**DIRECTIONS**
Extract, word for word, the passage of the text on Obama's second-term agenda starting at "As U.S. President Barack" and ending at "the challenges ahead.".

─── SELECTED TEXT

As U.S. President Barack Obama prepares to begin his second term in office, immigration reform and gun control are expected to top his agenda.

CHICAGOILLINOISUNITED STATES (NOVEMBER 7, 2012) ( POOL) -  After a seemingly endless campaign, U.S. President Barack Obama won a second term and told supporters he wanted the nation to end its fractious political divisions and collaborate on the challenges ahead.

"In the coming weeks and months I am looking forward to reaching out and working with leaders of both parties to meet the challenges that we can only solve together -- reforming our tax code, fixing our immigration system, freeing ourselves from foreign oil. We've got more work to do," he said.

But any expectation that Obama might translate his 2012 election victory into a string of legislative victories on Capitol Hill in 2013 was proved short-lived when Republicans in the U.S. House of Representatives made it clear they were unwilling to give ground to the Democratic political program, including their solution for resolving of the looming "fiscal cliff" crisis.

"In these deeply polarized times, I don't think political capital exists," said Thomas Mann, senior fellow of the Brookings Institution. "Certainly, Republicans showed no respect for the capital he presumably earned as a result of his stunning and overwhelming victory in the 2008 elections. To a person, Republicans opposed him on virtually everything he tried to do. So, capital meant nothing to them after the 2008 election. There is no reason it should mean something to them now."

Nonetheless, after the inauguration, Obama is expected to focus on two key domestic issue: immigration reform and gun control.

"It is not clear whether he will succeed with either, but I think he has a fighting chance that he will get something out of both," Mann said.

Obama is also calculating that he may finally be able to make good on his promise to achieve comprehensive immigration reform. He hopes to capitalize on sentiment within the Republican Party that it must reach out to Latinos, who voted heavily for Obama after tough comments on illegal immigration by Republicans.

Obama also showed a "get-tough" strategy in his determination to pursue gun control after last month's massacre of schoolchildren by a gunman in Newtown, Connecticut. Obama appears to be determined to take advantage of a public backlash against gun violence.

──────
─── GIVEN DATA

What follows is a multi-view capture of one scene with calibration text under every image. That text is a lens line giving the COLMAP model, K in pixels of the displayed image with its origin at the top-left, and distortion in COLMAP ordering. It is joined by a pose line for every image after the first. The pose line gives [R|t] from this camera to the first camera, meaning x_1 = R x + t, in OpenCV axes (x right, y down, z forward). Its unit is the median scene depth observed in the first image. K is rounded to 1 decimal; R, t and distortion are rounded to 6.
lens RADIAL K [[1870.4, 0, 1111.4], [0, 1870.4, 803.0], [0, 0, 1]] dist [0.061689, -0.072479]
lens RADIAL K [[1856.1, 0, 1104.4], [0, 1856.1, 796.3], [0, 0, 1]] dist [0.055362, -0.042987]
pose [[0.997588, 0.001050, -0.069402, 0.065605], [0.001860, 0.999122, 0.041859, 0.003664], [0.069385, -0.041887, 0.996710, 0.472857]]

──────

**TASK RESPONSE**
As U.S. President Barack Obama prepares to begin his second term in office, immigration reform and gun control are expected to top his agenda.

CHICAGOILLINOISUNITED STATES (NOVEMBER 7, 2012) ( POOL) -  After a seemingly endless campaign, U.S. President Barack Obama won a second term and told supporters he wanted the nation to end its fractious political divisions and collaborate on the challenges ahead.